Ein Mann leidet nach Comirnaty-Impfung an entzündlicher Darmerkrankung. Vor der Impfung hatte der Mann ein übliches Aufklärungsformular über die Risiken der Impfung ausgehändigt bekommen. Darauf hatte er angekreuzt, dass er keine weiteren Fragen an den Arzt habe. Ein Aufklärungsgespräch fand vor der Impfung nicht statt. Nach der Impfung litt der Mann unter Colitis ulcerosa. Er meinte, dies sei ein Impfschaden, für den der Arzt verantwortlich sei. Er verklagte den Arzt wegen eines Aufklärungsfehlers auf Zahlung von Schadensersatz und Schmerzensgeld, aber ohne Erfolg.
Das LG Berlin verneinte eine Pflicht zur mündlichen Aufklärung und wies die Haftungsansprüche als unbegründet ab. Schon der Bundesgerichtshof habe in der Vergangenheit ein Aufklärungsgespräch bei empfohlenen Routineimpfungen (damals Polio-Schluckimpfung) für nicht erforderlich angesehen. Zwar sei die Covid-19-Impfung keine Routineimpfung. Der Grund für die Impfung und der Impfstoff waren aber in der Bevölkerung allgemein bekannt. Nach den klinischen Prüfungen, die eine hohe Wirksamkeit des Impfstoffs versprachen, war die Grundstimmung im überwiegenden Teil der Bevölkerung gegenüber der Impfung positiv. Die Impfung gegen COVID-19 mit mRNA-Impfstoffen war im ersten Halbjahr 2021 eine Massenimpfung von Millionen Menschen. Würde man in einer solchen Situation verlangen, dass vor jeder Impfung ein persönliches ausführliches ärztliches Aufklärungsgespräch erforderlich ist, wäre dies logistisch kaum zu leisten gewesen und hätte die Impfkampagne erheblich verzögert.
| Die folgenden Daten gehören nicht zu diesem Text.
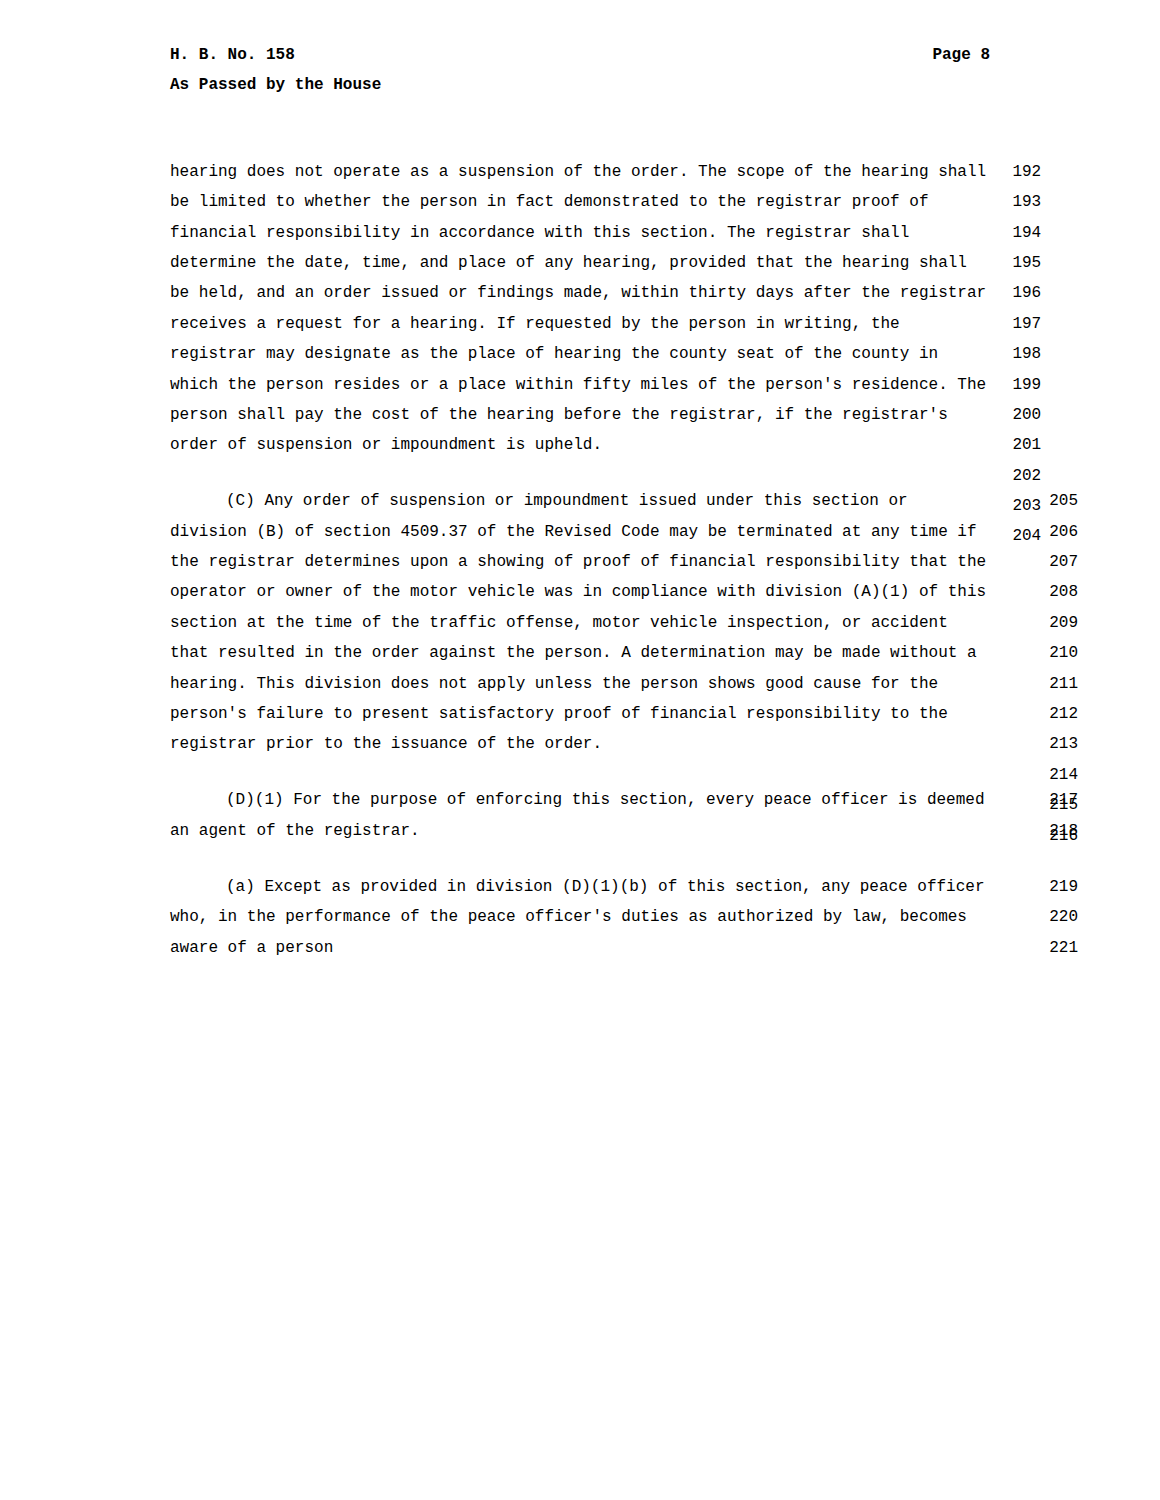H. B. No. 158 As Passed by the House
Page 8
hearing does not operate as a suspension of the order. The scope of the hearing shall be limited to whether the person in fact demonstrated to the registrar proof of financial responsibility in accordance with this section. The registrar shall determine the date, time, and place of any hearing, provided that the hearing shall be held, and an order issued or findings made, within thirty days after the registrar receives a request for a hearing. If requested by the person in writing, the registrar may designate as the place of hearing the county seat of the county in which the person resides or a place within fifty miles of the person's residence. The person shall pay the cost of the hearing before the registrar, if the registrar's order of suspension or impoundment is upheld. 192193194195196197198199200201202203204
(C) Any order of suspension or impoundment issued under this section or division (B) of section 4509.37 of the Revised Code may be terminated at any time if the registrar determines upon a showing of proof of financial responsibility that the operator or owner of the motor vehicle was in compliance with division (A)(1) of this section at the time of the traffic offense, motor vehicle inspection, or accident that resulted in the order against the person. A determination may be made without a hearing. This division does not apply unless the person shows good cause for the person's failure to present satisfactory proof of financial responsibility to the registrar prior to the issuance of the order. 205206207208209210211212213214215216
(D)(1) For the purpose of enforcing this section, every peace officer is deemed an agent of the registrar. 217218
(a) Except as provided in division (D)(1)(b) of this section, any peace officer who, in the performance of the peace officer's duties as authorized by law, becomes aware of a person 219220221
Bei dieser Gemengelage erscheint es dem LG Berlin angemessen und ausreichend, dass nach vorheriger schriftlicher Aufklärung mit einem Merkblatt jeder zu impfenden Person die Möglichkeit gegeben wird, im mündlichen Arztgespräch vor der Impfung Nachfragen zu stellen. Das dem Mann übergebene Aufklärungsformular decke alle wesentlichen Themen und Risiken ab. Auch nach Befragung des Mannes konnte das LG nicht erkennen, welche Informationen dem Mann gefehlt haben sollen und ob dieser überhaupt Fragen dazu gehabt habe.